ソルベ「ま、待て! 勇者リオ! 落ち着いて話を……」

リオ「『アサシン』!」

俺は対象に気づかれず背後から攻撃すると即死するスキル、『アサシン』を躊躇なくソルベへと……!


先程まで騒々しかったダンジョンが静寂に包まれる。

俺のスキル『アサシン』を喰らったソルベは即死……とはならなかったものの気絶して全く動かなくなった。

毒を塗ってあるナイフを使ったアサシンで死ななかったのは流石はアンデッドと言った所だろうか。

まぁ数日は目を覚ますことは無いだろう。

そんなソルベはアリスの提案もあって生きたまま捕らえてフィーニス城の牢屋に入れることになった。 魔王軍の情報を吐かせるのだとか。

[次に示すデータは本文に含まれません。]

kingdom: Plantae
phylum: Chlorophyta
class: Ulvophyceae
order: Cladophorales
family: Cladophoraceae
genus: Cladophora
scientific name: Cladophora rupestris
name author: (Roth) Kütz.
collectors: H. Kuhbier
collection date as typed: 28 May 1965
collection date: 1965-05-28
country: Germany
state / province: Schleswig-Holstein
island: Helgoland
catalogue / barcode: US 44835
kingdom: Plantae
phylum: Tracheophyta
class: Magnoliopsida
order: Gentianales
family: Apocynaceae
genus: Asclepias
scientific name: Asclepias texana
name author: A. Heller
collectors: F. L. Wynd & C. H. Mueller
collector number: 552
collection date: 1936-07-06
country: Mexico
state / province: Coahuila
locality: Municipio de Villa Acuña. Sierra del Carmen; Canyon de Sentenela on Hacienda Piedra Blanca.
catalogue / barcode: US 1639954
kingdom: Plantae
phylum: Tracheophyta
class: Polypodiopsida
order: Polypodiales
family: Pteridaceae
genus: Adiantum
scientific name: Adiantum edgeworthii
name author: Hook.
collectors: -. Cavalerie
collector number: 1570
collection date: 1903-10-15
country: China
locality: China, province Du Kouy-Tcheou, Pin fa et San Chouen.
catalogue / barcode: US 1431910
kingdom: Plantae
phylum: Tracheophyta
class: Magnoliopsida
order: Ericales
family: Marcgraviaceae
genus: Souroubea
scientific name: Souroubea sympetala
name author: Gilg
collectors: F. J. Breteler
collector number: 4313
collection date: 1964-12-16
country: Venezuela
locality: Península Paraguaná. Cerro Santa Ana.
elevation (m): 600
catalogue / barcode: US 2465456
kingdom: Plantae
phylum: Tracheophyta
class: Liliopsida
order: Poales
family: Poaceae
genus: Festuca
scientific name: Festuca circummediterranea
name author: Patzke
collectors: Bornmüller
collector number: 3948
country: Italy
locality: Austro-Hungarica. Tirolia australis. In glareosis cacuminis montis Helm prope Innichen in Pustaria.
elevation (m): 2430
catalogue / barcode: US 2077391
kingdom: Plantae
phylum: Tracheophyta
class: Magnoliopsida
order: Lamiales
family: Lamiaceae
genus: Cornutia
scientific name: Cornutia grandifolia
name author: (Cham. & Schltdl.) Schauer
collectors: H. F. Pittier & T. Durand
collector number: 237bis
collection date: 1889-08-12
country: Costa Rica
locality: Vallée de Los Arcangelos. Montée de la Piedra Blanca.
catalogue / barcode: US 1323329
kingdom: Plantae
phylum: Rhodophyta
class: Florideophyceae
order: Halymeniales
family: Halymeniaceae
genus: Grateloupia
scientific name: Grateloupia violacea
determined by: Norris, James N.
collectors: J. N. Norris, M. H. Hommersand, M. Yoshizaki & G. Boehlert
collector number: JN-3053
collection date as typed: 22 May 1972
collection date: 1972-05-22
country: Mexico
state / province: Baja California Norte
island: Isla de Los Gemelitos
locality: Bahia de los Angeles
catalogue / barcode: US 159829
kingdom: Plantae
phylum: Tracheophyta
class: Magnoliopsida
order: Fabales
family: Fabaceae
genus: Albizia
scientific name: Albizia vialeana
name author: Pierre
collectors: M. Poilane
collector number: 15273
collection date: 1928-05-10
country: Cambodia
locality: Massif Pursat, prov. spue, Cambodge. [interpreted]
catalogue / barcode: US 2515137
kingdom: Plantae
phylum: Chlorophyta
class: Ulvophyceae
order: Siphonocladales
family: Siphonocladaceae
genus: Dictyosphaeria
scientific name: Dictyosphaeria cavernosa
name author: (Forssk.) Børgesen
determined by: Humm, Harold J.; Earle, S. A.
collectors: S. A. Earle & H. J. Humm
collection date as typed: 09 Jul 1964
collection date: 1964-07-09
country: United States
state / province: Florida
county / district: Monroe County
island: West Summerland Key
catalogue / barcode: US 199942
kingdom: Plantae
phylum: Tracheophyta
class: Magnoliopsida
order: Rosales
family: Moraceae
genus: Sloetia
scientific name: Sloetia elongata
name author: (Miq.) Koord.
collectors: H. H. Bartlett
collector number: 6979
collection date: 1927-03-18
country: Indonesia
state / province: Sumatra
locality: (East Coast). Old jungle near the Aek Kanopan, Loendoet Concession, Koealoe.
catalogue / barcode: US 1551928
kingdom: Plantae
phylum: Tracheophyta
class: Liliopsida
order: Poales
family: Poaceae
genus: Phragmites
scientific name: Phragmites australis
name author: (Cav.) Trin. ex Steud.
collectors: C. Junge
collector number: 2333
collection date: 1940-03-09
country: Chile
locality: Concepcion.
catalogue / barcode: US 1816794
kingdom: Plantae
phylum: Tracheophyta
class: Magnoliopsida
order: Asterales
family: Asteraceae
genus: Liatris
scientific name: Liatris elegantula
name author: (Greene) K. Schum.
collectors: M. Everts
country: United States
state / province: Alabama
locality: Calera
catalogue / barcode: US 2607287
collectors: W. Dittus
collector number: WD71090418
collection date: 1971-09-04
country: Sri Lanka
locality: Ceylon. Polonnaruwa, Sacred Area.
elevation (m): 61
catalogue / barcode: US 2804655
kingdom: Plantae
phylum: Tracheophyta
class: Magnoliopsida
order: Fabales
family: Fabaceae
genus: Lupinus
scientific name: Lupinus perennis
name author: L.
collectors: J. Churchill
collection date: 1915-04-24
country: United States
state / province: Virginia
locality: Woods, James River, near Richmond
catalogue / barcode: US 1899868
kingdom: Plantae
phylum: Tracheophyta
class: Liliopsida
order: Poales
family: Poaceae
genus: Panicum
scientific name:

拘束スキルと移動スキルが使えるゲンとカイはソルベを連れ先にフィーニス城に戻ると言って別れた。

俺達はと言うと……

アリス「コレが……『神代の器』!」

姫乃「聖杯のような形……間違いありません。 それが私達の探していた神代の器ですね」

本来の目的を果たすべく、地下なのに太陽の光が射す不思議な宝物庫へと来ていた。

リオ「しっかし何で太陽の光が……? 今は夜中の1時だし、それにココは地下10階だろ?」

姫乃「その事に関しては私にもさっぱり……」

俺と姫乃が疑問を抱き首を傾げている中、アリスは神代の器を大事に抱きしめながら光の射す方を見ながらポツリと、

アリス「…きっと、ココにはかつての勇者達も来た……そんな気がするんだ」

リオ「かつての勇者…ねぇ……」

姫乃「……さて、神代の器も手に入れた事ですし早くフィーニス城へと戻りましょう。 その神代の器と星のペンダントの力でアリス様のお父様を早く助けましょう!」

姫乃の提案に賛同した俺達は、ダンジョンの外へと向かった。